他的心像是被貓抓了一下,突然一慌,語氣比剛才多了一絲嚴肅和複雜情緒:

“純純,我知道你心裡內疚,覺得自己出賣了司翰宇,但是純純,我現在告訴你,你做的這一切是對的,你不是害他,是在幫他。司翰宇這幾年幹了太多違法的事,傷害了太多無辜的人,接受法律制裁是早晚的事,就算你不給我那些證據,我們也會收集到他犯罪的證據……”

夏純知道他說的這些都對,但那是站在他的角度,不是她。

見他眸色擔憂的看著自己,她又扯起一抹笑,故作輕快地說:

“我沒事,你去上班吧,不用叫護士來陪我。”

樑上君微微抿脣,彎腰,在她額頭親了一下,想了想,還是說:

“等把司翰宇抓捕歸案後,我會勸他主動交代,儘量替他求情的。”

他不想純純因為這件事內疚一輩子,不想司翰宇這個人存在於她心裡,不管是哪一種方式,他都不願意。

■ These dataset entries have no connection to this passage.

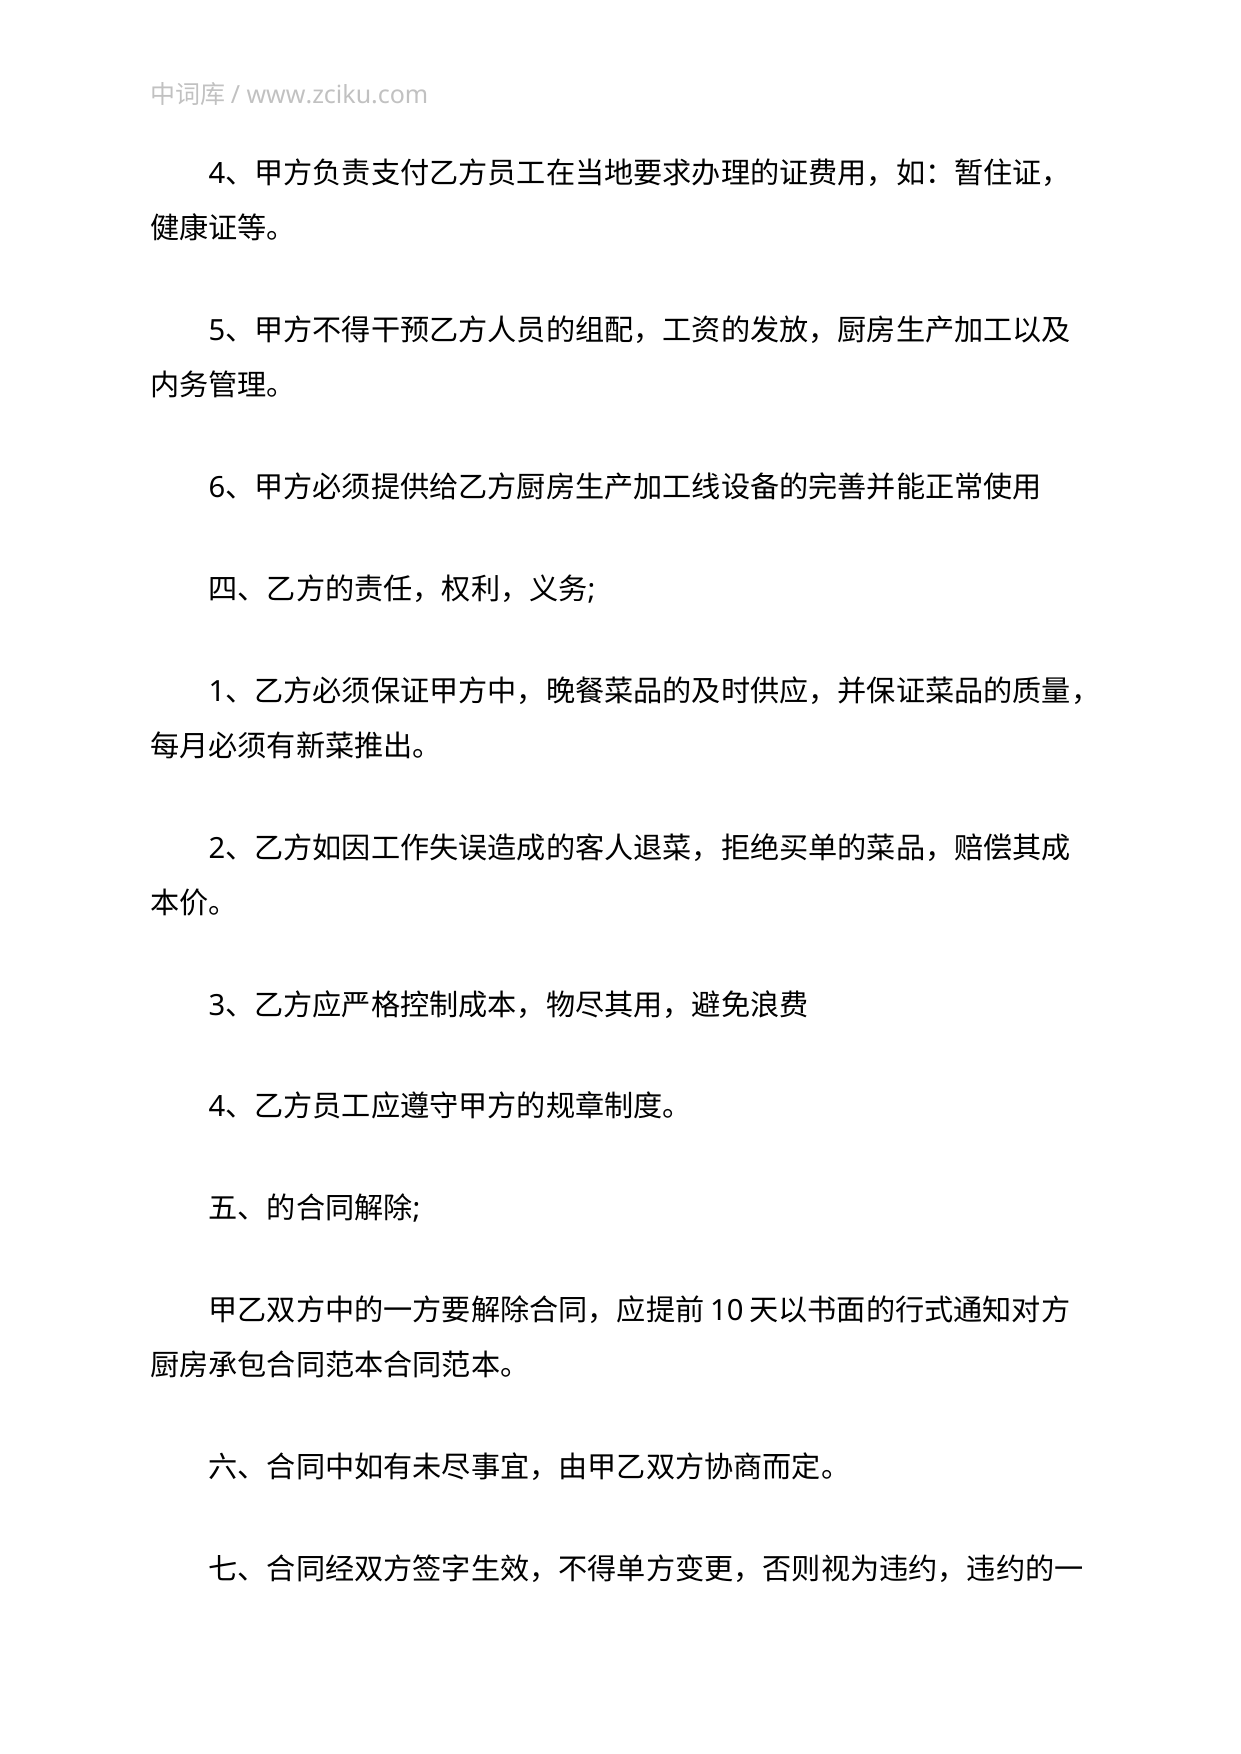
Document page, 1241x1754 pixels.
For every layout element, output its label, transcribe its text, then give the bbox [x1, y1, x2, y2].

text 四、乙方的责任，权利，义务; [150, 566, 1090, 608]
text 1、乙方必须保证甲方中，晚餐菜品的及时供应，并保证菜品的质量，每月必须有新菜推出。 [150, 667, 1090, 765]
text 甲乙双方中的一方要解除合同，应提前10天以书面的行式通知对方厨房承包合同范本合同范本。 [150, 1287, 1090, 1384]
text 五、的合同解除; [150, 1185, 1090, 1227]
text 2、乙方如因工作失误造成的客人退菜，拒绝买单的菜品，赔偿其成本价。 [150, 824, 1090, 922]
text 5、甲方不得干预乙方人员的组配，工资的发放，厨房生产加工以及内务管理。 [150, 307, 1090, 404]
text 4、甲方负责支付乙方员工在当地要求办理的证费用，如：暂住证，健康证等。 [150, 150, 1090, 247]
text 六、合同中如有未尽事宜，由甲乙双方协商而定。 [150, 1444, 1090, 1486]
text 6、甲方必须提供给乙方厨房生产加工线设备的完善并能正常使用 [150, 463, 1090, 506]
text 3、乙方应严格控制成本，物尽其用，避免浪费 [150, 981, 1090, 1023]
text 4、乙方员工应遵守甲方的规章制度。 [150, 1083, 1090, 1125]
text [150, 1546, 1090, 1588]
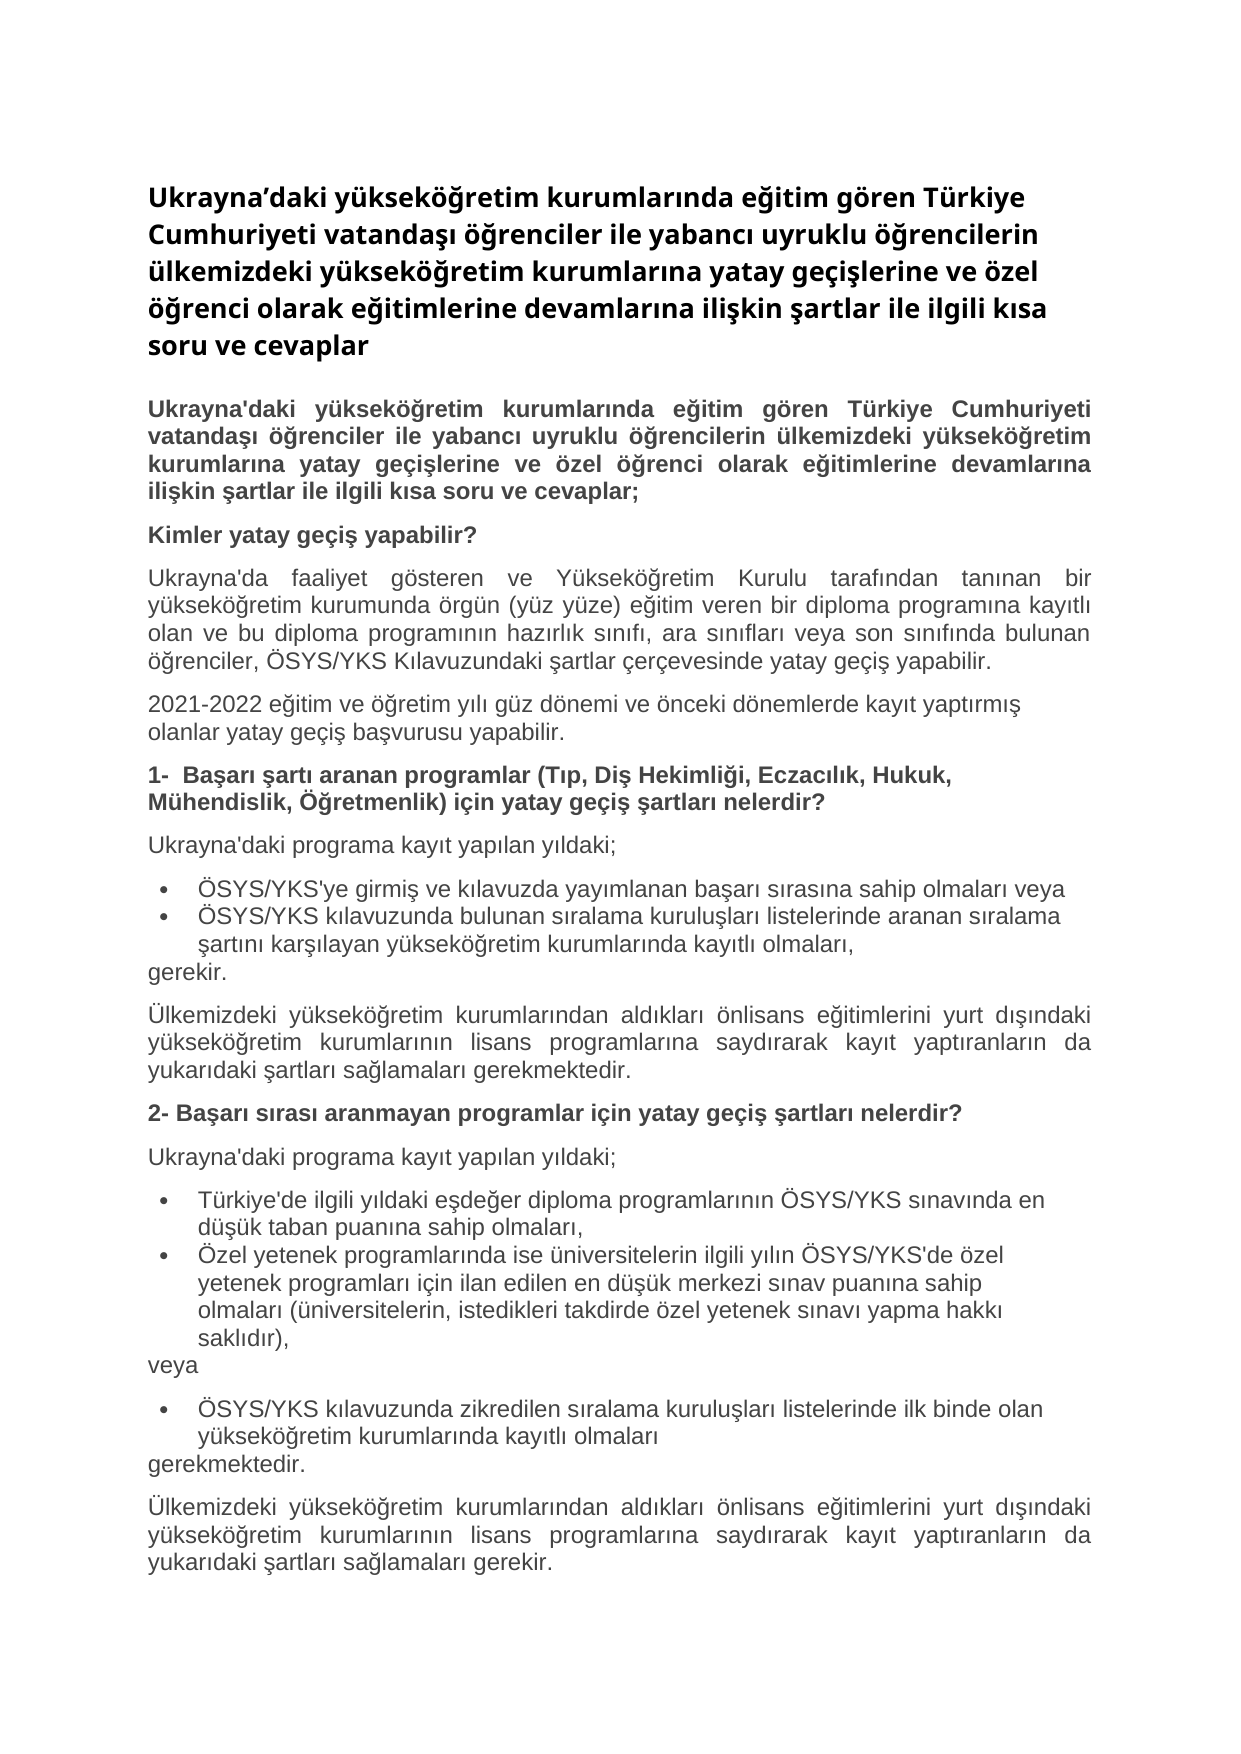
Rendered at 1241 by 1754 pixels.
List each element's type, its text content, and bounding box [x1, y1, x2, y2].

手機鈴聲又響了起來,他掏出看見是歐陽墨軒打來的電話,便按下接聽鍵,淡淡地喂了一聲。

“君子,我們已經抓捕了譚明淵,今天一早紀委就收到關於司成耀的檢舉信……”

昨晚吃飽喝足的歐陽墨軒精神十分好,連聲音似乎都比平日更加的清朗愉悅,樑上君只是不時的嗯一聲,聽完說的事後,他說了句“一會兒再說。”便掛了電話。

垂眸看去,夏純正定定地看著他,對上她清澈如水的眸子,他想要說的話又咽回了肚子裡,最後還是決定晚兩天再告訴她。